Назад к подготовке

Вопрос по метрикам

How would you evaluate the full search pipeline and its individual components offline and online?

Ответить самому

Сначала сформулируйте ответ как на собеседовании, затем откройте разбор и оцените себя.

Загрузка

Короткий ответ

Evaluate components with proxy labels and the whole pipeline with business A/B metrics. Always slice by geo, price, property type, query class, paid/organic mix and latency.

Полный разбор

Component metrics answer whether each block works: attribute extraction F1, geo parsing accuracy, retrieval recall@K, ranker nDCG/MRR, calibration and coverage. These metrics are useful for debugging but do not prove product value.

The full pipeline needs online evaluation: CTR, listing opens, favorites, calls/messages, qualified leads, bookings/purchases, revenue and retention. Guardrails should include latency, empty results, complaint rate, diversity, long-tail coverage, fairness between paid and organic content and seller-side liquidity.
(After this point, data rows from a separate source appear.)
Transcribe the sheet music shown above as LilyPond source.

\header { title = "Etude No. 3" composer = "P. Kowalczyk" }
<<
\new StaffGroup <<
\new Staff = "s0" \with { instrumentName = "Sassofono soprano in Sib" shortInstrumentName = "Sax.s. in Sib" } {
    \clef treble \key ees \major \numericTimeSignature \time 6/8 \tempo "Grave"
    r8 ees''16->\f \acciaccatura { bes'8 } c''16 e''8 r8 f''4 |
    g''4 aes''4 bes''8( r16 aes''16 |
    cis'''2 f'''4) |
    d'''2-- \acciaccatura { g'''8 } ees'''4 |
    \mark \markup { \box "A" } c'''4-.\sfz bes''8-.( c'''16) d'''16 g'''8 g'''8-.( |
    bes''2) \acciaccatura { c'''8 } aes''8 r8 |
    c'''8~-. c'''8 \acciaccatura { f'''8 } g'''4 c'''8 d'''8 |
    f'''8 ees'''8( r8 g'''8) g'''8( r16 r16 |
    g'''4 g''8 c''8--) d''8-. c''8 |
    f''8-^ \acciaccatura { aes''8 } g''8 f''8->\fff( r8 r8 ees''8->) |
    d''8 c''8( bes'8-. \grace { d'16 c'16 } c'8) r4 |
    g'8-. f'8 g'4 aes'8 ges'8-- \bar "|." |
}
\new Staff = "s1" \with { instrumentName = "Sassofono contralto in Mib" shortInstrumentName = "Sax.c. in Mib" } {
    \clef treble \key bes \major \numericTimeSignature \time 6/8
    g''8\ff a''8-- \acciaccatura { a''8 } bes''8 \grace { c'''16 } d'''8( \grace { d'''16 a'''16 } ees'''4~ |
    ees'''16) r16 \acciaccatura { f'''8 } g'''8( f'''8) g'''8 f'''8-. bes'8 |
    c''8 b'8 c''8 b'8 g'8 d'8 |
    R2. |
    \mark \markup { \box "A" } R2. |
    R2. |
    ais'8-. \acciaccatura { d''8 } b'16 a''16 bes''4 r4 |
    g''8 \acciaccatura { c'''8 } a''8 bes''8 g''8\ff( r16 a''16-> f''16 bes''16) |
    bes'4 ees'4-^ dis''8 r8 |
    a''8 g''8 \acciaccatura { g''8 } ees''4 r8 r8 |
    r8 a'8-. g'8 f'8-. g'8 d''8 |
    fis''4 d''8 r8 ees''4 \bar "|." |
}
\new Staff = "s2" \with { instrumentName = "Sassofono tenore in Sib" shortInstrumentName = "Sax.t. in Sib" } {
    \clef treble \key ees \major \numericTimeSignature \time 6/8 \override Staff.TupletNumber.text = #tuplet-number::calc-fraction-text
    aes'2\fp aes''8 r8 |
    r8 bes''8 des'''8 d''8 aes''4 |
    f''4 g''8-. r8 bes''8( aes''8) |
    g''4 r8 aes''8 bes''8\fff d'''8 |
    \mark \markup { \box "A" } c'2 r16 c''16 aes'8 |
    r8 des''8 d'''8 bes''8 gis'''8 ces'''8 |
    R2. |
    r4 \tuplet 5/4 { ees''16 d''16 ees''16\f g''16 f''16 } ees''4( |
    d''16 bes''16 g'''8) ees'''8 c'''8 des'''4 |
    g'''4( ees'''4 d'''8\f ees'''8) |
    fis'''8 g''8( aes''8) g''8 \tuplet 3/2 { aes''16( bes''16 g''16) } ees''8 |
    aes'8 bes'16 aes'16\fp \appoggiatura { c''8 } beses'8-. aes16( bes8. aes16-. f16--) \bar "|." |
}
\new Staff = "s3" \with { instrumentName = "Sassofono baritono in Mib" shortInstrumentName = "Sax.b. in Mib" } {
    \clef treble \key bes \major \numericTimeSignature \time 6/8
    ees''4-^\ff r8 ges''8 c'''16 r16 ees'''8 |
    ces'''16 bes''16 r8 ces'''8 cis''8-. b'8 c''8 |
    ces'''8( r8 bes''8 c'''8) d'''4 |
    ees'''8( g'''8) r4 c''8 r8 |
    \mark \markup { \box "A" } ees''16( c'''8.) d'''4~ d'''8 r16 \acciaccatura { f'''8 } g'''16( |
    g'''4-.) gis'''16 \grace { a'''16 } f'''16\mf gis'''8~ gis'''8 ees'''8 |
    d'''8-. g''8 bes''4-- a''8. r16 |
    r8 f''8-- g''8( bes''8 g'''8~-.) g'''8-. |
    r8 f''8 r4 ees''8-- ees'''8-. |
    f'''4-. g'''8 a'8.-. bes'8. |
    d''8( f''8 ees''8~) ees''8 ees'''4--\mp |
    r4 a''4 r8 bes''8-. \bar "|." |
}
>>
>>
Slicing matters because real-estate search is heterogeneous. A model can improve Moscow rentals and hurt regional daily rentals, or improve cheap apartments and hurt premium new builds. Good evaluation reports slice by city/region, price band, property type, transaction type, query intent and paid-content exposure.

Теория

Component metrics debug the system; online marketplace metrics validate the system.

Типичные ошибки

  • Use only offline nDCG and skip A/B testing.
  • Average away important city and price-band regressions.
  • Ignore latency and empty-result guardrails.

Как отвечать на собеседовании

  • Say “components offline, full pipeline online”.
  • Name at least five important slices.